А сейчас чем занимаюсь активно? Пытаюсь поймать ушедшее прошлое по старым пленкам. Даже самый незатейливый кадр, сделанный где-то на отдыхе, в кругу семьи, на улице, спустя много лет становится уникальным. Все меняется. Уже нет тех лиц, нет тех одежд, нет тех машин. Улицы совершенно иные. И когда печатаешь снимки со старых пленок и делаешь фотовыставки, люди удивляются: неужели так было?

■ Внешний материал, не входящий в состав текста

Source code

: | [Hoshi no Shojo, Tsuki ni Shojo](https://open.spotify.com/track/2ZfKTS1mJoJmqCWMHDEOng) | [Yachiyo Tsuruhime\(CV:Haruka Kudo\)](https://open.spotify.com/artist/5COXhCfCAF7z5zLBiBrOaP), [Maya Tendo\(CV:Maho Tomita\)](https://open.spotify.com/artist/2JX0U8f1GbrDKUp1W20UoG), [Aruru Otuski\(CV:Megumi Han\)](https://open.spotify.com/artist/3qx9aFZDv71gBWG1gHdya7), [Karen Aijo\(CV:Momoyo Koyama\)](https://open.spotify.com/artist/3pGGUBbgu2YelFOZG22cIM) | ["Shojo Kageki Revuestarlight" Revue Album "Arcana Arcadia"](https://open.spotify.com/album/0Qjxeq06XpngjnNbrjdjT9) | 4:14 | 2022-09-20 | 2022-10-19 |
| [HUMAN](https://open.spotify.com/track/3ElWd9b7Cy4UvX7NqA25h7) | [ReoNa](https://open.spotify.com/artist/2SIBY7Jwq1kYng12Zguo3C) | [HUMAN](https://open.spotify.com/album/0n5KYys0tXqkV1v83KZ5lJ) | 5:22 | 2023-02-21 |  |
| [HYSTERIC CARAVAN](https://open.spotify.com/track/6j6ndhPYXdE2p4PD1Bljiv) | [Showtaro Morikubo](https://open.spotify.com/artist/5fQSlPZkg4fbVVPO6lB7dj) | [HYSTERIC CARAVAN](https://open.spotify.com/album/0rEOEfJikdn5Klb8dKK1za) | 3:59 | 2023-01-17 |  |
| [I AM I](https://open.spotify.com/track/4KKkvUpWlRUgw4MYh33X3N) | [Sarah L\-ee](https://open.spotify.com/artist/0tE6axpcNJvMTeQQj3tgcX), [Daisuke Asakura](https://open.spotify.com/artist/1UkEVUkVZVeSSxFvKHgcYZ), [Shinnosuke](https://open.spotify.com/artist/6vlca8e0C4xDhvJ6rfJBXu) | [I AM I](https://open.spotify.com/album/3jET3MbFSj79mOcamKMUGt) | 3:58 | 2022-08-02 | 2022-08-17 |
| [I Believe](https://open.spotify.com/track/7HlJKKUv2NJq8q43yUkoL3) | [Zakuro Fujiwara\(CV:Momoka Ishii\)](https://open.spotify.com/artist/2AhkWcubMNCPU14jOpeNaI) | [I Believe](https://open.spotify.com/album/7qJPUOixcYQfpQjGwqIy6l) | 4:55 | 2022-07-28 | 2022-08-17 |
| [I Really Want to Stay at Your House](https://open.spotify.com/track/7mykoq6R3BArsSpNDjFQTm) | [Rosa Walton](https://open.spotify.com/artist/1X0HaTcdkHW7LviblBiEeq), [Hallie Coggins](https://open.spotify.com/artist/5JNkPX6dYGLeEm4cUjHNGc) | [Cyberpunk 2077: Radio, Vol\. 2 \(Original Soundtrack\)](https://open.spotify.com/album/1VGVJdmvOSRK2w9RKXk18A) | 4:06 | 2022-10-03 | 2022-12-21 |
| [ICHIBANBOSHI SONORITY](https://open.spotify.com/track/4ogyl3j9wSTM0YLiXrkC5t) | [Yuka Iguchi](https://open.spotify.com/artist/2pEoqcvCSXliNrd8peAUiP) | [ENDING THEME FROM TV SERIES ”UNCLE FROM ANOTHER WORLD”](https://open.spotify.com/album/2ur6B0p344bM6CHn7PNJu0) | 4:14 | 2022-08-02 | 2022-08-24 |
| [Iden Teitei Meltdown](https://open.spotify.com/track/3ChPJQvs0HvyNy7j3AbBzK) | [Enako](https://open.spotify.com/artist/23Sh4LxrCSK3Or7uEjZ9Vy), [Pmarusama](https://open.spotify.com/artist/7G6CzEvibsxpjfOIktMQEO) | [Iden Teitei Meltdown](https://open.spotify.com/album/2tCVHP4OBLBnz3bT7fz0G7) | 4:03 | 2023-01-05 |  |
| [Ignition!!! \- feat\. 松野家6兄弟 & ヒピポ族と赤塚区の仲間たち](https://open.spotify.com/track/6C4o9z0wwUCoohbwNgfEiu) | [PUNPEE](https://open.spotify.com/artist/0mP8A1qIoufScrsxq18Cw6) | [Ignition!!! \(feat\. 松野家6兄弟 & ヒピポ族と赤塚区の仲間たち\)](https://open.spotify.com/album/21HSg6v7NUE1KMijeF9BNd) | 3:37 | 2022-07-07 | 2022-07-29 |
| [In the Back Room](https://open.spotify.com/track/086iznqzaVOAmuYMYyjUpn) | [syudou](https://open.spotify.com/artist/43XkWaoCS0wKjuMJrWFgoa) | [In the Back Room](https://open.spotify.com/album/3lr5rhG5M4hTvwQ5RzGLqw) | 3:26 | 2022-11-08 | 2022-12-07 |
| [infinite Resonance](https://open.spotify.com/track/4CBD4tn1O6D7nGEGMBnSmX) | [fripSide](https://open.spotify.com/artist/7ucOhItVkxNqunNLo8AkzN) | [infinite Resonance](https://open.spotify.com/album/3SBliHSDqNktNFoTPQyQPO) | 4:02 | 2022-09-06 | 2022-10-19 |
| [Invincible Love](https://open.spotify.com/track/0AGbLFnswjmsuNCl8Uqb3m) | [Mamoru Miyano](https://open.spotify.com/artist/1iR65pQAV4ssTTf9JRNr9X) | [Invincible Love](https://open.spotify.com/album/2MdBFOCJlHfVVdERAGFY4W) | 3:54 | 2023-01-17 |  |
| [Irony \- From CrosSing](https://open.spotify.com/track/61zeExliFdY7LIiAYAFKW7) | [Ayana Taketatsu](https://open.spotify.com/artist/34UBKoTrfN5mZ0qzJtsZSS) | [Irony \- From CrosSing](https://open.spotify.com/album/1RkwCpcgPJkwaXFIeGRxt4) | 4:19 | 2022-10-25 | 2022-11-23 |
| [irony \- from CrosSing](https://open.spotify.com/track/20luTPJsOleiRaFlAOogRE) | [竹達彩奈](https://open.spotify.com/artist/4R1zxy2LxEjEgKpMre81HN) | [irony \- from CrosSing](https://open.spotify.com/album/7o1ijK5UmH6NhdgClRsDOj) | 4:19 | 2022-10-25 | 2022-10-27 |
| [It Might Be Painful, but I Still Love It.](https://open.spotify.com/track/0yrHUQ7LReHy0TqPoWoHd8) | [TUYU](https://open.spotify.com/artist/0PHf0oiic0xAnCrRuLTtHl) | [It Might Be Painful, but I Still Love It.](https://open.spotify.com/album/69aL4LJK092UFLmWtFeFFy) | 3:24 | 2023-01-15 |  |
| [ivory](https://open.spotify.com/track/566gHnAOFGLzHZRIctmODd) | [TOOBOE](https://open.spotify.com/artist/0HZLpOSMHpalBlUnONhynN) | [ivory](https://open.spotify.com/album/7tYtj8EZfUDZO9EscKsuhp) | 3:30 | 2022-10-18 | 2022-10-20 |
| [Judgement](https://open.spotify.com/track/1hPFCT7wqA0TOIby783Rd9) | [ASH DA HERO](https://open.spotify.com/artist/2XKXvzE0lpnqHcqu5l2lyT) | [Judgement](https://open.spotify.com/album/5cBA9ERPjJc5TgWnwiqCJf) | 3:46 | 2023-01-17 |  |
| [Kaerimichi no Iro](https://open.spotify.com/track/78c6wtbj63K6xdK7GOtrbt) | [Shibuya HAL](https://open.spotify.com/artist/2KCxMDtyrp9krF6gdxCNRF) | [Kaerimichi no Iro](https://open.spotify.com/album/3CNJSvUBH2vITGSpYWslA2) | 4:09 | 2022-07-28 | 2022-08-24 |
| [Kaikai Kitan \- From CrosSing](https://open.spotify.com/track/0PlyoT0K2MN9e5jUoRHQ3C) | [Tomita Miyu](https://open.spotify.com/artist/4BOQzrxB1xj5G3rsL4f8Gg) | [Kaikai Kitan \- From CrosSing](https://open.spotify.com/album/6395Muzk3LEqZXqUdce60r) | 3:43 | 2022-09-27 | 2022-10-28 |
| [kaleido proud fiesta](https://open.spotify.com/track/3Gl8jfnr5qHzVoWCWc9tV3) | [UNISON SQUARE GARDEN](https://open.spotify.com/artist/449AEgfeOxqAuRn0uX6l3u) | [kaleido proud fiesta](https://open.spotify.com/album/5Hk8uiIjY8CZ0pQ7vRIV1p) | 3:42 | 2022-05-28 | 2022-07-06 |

Есть у меня грустная задумка, сделать большую выставку фоторабот ушедших товарищей. Я даже планировал разместить ее в здании телецентра, а потом отказался. С одной стороны, лично мне это очень интересно – вглядеться в лица ушедших друзей, помянуть их, вспомнить, подумать о своей жизни. И сразу понял, как надо спешить жить, как много надо успеть сделать. А с другой стороны, конечно, это очень тяжело, и душевно тоже, такую выставку сделать. Может быть, мне удастся, а может быть, и нет. Не знаю…
Подготовила Татьяна ВЕСЕЛКИНА, август 2007 г.